How to complete this task: List each line of the data in which the string "Figure" appears.

Recorded data:
● ● ● ●

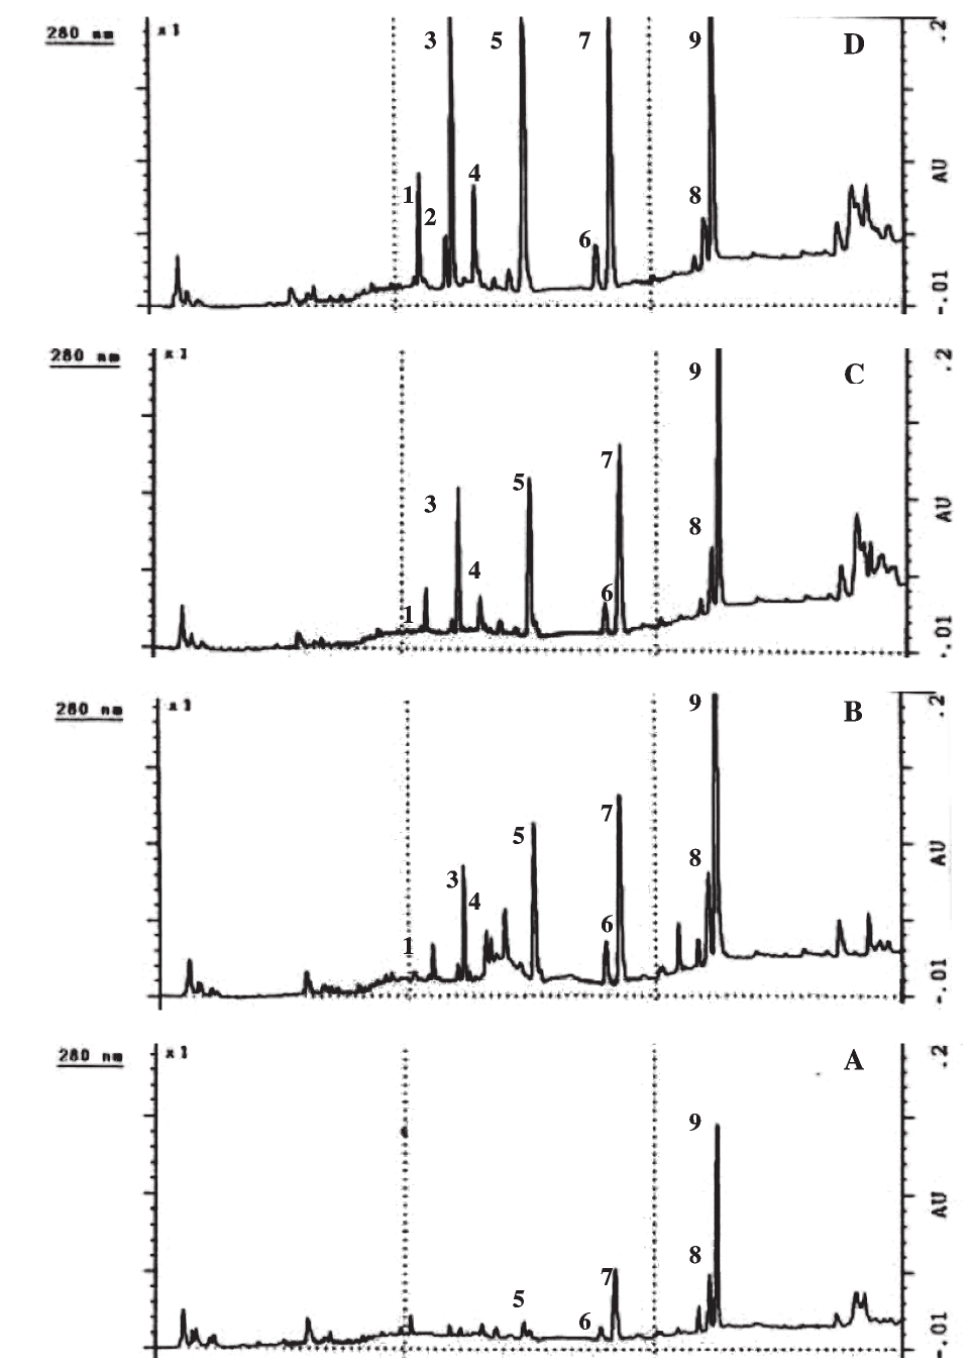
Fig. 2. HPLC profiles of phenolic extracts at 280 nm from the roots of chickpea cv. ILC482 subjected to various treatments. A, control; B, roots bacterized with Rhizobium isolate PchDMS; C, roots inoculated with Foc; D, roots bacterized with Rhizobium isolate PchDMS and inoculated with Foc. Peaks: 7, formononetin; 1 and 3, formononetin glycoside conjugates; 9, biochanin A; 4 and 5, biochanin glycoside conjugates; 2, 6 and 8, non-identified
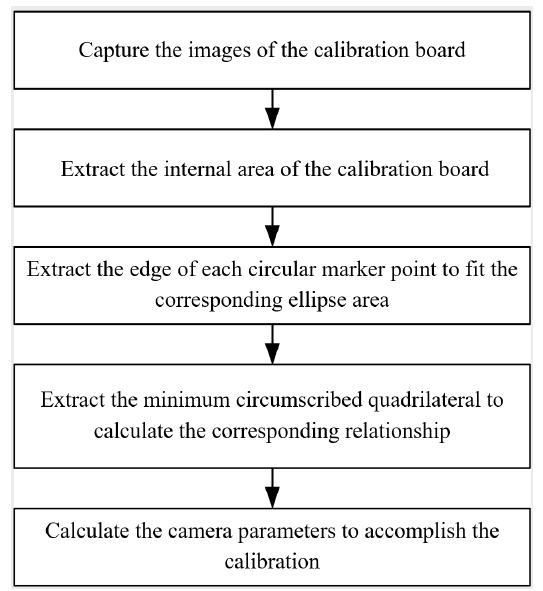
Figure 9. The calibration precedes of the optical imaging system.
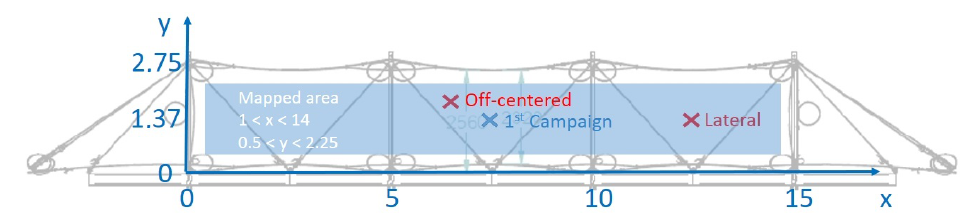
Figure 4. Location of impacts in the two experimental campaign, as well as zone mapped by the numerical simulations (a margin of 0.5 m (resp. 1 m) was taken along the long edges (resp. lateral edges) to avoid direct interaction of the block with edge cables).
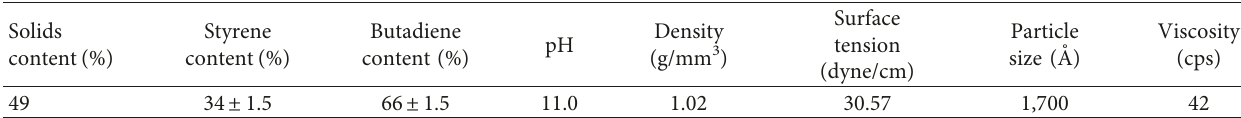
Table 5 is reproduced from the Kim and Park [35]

● ● ● ●

Task output:
Figure 9. The calibration precedes of the optical imaging system.
Figure 4. Location of impacts in the two experimental campaign, as well as zone mapped by the numerical simulations (a margin of 0.5 m (resp. 1 m) was taken along the long edges (resp. lateral edges) to avoid direct interaction of the block with edge cables).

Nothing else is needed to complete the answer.